• [Supplied material]
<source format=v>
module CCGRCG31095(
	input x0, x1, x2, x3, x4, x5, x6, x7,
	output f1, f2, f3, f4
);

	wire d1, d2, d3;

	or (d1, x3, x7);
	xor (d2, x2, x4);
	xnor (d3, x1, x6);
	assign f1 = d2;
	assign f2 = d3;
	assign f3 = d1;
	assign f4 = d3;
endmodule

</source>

...

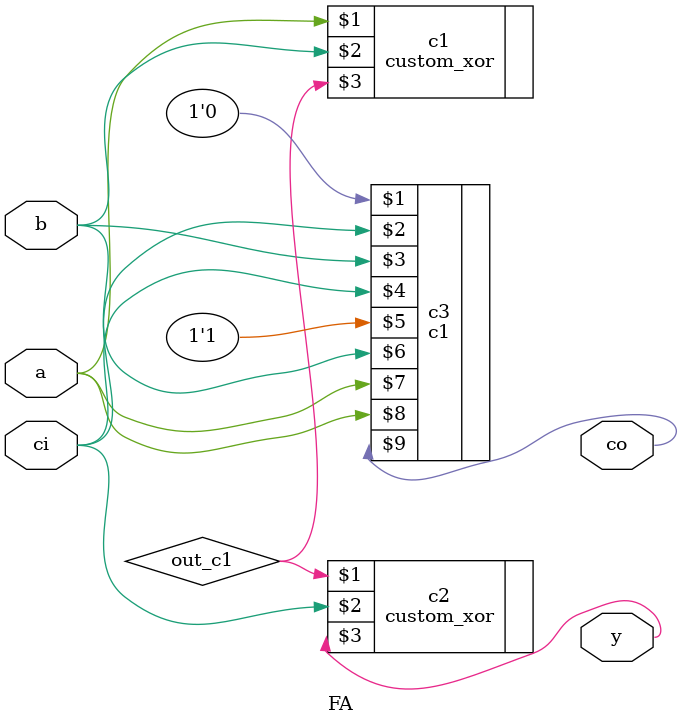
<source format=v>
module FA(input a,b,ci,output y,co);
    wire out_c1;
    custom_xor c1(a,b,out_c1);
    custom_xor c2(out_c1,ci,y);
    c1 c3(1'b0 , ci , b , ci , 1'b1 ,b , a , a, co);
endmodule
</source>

...

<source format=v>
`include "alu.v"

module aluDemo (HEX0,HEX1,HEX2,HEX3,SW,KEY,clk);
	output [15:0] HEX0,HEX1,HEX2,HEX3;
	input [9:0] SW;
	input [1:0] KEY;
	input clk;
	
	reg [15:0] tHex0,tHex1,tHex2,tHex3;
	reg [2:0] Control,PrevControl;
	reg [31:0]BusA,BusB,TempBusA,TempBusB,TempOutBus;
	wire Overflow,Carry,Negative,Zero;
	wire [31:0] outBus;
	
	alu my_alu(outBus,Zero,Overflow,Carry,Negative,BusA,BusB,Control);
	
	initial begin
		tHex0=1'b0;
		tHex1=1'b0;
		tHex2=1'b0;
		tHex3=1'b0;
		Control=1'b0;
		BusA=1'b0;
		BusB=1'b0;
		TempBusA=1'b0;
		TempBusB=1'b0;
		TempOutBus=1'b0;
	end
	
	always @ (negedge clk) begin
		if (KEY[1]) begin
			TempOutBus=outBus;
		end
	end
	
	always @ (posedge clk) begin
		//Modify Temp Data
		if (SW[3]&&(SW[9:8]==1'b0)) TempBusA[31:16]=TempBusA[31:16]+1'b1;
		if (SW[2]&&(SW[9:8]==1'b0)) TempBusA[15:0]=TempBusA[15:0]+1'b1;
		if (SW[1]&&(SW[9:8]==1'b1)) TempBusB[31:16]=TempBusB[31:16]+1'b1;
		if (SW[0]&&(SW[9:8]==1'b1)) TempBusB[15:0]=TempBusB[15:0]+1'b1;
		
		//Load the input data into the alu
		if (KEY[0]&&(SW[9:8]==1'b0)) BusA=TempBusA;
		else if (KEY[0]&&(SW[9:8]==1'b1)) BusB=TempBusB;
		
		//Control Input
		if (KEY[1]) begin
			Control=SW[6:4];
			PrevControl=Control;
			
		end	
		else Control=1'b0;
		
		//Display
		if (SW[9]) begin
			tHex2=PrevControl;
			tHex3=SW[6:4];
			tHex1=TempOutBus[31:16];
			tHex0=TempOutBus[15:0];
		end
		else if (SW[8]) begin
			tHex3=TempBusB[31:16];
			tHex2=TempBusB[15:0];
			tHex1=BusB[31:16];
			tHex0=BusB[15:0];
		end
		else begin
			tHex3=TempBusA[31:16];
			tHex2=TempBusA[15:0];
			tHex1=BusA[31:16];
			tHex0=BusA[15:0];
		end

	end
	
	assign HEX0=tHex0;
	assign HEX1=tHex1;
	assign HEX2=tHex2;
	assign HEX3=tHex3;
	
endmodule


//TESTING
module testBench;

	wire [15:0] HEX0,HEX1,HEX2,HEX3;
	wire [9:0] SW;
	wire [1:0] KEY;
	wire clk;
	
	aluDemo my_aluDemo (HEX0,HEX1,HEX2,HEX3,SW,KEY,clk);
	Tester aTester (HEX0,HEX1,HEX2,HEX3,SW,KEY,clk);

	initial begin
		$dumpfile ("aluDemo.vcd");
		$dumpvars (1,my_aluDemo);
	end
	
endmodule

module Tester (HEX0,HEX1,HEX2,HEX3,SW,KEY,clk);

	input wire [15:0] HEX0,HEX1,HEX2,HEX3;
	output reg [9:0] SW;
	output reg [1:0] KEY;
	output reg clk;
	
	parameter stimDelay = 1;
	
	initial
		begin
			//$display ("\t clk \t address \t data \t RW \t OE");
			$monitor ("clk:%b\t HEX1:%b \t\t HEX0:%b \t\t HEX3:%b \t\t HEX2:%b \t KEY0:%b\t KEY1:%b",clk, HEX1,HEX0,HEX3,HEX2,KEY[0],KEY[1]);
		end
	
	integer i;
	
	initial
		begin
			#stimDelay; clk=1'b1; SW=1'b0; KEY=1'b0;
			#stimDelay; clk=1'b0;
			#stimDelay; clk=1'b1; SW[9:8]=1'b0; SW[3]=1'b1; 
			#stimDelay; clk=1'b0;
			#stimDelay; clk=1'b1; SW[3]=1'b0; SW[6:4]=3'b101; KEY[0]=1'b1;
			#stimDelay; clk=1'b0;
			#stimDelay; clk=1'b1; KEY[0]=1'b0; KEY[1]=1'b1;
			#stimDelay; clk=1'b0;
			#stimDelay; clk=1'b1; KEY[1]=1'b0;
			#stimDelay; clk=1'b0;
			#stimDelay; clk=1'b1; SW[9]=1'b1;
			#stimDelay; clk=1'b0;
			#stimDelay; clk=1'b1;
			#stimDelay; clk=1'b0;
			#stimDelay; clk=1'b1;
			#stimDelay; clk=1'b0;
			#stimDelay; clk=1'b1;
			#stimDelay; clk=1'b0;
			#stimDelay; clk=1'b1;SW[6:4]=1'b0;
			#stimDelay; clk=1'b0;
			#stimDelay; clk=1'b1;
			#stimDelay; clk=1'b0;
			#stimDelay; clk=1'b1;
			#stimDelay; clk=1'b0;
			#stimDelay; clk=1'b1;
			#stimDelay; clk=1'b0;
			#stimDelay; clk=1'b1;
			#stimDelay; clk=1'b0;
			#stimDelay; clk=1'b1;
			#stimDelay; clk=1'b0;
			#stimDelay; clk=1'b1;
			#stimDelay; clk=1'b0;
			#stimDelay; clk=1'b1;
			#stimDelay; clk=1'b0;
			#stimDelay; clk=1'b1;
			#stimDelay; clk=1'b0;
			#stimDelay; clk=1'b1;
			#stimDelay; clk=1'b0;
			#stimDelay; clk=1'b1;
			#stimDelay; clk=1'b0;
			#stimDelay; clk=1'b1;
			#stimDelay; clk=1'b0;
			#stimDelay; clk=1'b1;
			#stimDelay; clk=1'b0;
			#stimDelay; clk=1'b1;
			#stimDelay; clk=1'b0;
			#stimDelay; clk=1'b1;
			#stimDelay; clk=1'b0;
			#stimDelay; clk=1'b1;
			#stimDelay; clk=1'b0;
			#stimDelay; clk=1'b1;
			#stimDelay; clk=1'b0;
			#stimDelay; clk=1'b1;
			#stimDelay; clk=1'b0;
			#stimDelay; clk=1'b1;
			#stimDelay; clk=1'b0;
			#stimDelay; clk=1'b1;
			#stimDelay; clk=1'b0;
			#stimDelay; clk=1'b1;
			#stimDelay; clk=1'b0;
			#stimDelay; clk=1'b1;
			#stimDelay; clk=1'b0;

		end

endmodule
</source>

• [Activity] What lines in the listing above contain the word "Tester"? Show each one.

• [Answer space]
	Tester aTester (HEX0,HEX1,HEX2,HEX3,SW,KEY,clk);
module Tester (HEX0,HEX1,HEX2,HEX3,SW,KEY,clk);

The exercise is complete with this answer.